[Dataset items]
>>>
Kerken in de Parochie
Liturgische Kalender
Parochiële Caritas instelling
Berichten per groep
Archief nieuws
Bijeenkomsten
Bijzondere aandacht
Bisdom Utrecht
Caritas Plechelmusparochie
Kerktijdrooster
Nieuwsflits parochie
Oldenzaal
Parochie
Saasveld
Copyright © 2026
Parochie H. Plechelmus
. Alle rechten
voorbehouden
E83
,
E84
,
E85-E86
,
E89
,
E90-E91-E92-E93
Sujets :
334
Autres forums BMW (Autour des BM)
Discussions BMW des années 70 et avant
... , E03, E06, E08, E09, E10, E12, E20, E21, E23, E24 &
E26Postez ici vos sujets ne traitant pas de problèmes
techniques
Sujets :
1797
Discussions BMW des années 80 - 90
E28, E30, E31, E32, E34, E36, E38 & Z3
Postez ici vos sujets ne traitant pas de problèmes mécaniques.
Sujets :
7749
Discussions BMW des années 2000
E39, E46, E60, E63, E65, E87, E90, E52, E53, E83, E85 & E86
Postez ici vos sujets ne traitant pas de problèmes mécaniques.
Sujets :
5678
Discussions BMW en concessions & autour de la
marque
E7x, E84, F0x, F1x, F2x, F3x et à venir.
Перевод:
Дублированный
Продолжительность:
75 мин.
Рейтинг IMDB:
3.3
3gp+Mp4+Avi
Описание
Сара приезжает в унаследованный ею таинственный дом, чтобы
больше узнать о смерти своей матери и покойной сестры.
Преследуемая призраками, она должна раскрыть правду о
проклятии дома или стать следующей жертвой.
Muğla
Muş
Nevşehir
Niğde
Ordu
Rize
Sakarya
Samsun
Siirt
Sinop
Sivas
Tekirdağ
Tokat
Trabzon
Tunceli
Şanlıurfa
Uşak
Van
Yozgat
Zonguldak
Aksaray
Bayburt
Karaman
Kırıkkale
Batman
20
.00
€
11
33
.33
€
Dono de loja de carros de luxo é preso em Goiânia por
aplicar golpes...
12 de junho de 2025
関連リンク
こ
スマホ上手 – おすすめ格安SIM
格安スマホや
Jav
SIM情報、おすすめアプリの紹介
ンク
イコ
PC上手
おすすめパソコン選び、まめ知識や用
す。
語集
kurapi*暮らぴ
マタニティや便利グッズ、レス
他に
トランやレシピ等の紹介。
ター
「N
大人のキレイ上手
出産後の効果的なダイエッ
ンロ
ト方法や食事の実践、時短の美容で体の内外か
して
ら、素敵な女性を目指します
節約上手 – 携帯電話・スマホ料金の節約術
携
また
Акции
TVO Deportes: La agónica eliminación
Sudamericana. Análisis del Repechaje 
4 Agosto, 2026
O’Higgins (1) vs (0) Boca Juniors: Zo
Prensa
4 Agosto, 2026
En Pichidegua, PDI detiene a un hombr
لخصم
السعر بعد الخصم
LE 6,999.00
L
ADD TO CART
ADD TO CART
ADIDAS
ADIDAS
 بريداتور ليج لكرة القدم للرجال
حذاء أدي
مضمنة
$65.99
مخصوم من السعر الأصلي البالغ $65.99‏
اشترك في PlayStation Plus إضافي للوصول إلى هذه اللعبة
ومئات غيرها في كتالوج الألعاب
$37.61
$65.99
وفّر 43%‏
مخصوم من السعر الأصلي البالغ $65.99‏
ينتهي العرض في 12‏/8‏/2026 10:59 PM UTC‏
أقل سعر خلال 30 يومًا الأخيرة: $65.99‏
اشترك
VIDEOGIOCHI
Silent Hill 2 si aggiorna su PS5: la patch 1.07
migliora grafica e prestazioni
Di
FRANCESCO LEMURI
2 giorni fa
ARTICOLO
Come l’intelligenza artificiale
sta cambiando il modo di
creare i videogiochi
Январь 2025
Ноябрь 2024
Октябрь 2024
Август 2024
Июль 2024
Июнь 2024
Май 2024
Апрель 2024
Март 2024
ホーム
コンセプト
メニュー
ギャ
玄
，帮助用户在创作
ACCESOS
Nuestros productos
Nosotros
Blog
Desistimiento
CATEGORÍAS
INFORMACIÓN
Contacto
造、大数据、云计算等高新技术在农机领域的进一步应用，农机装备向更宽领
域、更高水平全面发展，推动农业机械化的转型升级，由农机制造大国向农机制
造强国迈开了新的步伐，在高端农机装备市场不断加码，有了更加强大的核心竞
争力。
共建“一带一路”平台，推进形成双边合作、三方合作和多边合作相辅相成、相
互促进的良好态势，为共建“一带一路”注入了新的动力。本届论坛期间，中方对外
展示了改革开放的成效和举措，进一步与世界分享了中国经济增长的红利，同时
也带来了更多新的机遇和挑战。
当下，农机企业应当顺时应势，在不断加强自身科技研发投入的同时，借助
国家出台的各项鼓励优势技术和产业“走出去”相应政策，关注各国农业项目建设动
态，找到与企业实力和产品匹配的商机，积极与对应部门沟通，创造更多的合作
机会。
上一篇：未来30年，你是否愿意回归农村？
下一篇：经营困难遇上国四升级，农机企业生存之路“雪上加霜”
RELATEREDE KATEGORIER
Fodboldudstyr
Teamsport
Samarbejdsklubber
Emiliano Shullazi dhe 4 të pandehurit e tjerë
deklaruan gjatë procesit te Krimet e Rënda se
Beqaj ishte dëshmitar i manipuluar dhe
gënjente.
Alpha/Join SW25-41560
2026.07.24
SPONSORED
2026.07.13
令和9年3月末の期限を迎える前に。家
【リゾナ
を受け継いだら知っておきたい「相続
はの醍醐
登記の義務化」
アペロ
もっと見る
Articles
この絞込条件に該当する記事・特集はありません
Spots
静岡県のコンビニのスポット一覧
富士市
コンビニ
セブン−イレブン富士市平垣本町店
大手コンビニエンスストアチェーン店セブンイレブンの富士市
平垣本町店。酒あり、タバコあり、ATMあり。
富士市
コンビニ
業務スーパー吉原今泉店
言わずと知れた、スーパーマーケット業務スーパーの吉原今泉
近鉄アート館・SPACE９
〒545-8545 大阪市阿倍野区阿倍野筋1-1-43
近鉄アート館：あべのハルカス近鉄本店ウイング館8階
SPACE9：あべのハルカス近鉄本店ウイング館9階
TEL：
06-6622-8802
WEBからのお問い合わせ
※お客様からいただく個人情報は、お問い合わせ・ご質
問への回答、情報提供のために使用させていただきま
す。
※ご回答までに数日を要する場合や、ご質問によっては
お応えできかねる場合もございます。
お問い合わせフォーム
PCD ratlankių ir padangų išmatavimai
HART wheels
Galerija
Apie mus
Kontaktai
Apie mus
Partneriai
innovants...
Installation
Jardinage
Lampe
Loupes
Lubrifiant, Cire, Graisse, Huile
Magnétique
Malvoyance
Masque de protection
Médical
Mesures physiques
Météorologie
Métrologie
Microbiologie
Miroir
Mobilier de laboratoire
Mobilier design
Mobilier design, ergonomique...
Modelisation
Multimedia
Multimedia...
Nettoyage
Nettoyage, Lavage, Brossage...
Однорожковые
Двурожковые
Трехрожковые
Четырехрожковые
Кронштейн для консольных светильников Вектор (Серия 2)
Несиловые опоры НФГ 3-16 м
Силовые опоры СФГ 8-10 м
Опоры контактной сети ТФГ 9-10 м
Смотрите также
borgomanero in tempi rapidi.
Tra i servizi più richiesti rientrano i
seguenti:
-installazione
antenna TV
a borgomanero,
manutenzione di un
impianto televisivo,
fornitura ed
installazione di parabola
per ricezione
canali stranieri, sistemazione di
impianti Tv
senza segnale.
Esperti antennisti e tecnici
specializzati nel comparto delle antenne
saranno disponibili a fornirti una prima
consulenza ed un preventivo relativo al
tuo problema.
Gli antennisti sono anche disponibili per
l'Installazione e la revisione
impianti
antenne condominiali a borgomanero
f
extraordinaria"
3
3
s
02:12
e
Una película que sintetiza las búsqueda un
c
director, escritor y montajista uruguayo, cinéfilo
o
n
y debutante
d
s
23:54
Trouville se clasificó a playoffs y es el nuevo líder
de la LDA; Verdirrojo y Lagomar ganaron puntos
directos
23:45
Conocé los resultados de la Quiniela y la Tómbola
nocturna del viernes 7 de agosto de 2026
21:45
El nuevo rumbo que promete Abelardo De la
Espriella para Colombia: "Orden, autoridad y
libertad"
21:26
<<<
In the data above, which lines lie between the line with "sta cambiando il modo di" and the line with "Samarbejdsklubber", inclusive? Print those lines exactly and nothing else.

[Result]:
sta cambiando il modo di
creare i videogiochi
Январь 2025
Ноябрь 2024
Октябрь 2024
Август 2024
Июль 2024
Июнь 2024
Май 2024
Апрель 2024
Март 2024
ホーム
コンセプト
メニュー
ギャ
玄
，帮助用户在创作
ACCESOS
Nuestros productos
Nosotros
Blog
Desistimiento
CATEGORÍAS
INFORMACIÓN
Contacto
造、大数据、云计算等高新技术在农机领域的进一步应用，农机装备向更宽领
域、更高水平全面发展，推动农业机械化的转型升级，由农机制造大国向农机制
造强国迈开了新的步伐，在高端农机装备市场不断加码，有了更加强大的核心竞
争力。
共建“一带一路”平台，推进形成双边合作、三方合作和多边合作相辅相成、相
互促进的良好态势，为共建“一带一路”注入了新的动力。本届论坛期间，中方对外
展示了改革开放的成效和举措，进一步与世界分享了中国经济增长的红利，同时
也带来了更多新的机遇和挑战。
当下，农机企业应当顺时应势，在不断加强自身科技研发投入的同时，借助
国家出台的各项鼓励优势技术和产业“走出去”相应政策，关注各国农业项目建设动
态，找到与企业实力和产品匹配的商机，积极与对应部门沟通，创造更多的合作
机会。
上一篇：未来30年，你是否愿意回归农村？
下一篇：经营困难遇上国四升级，农机企业生存之路“雪上加霜”
RELATEREDE KATEGORIER
Fodboldudstyr
Teamsport
Samarbejdsklubber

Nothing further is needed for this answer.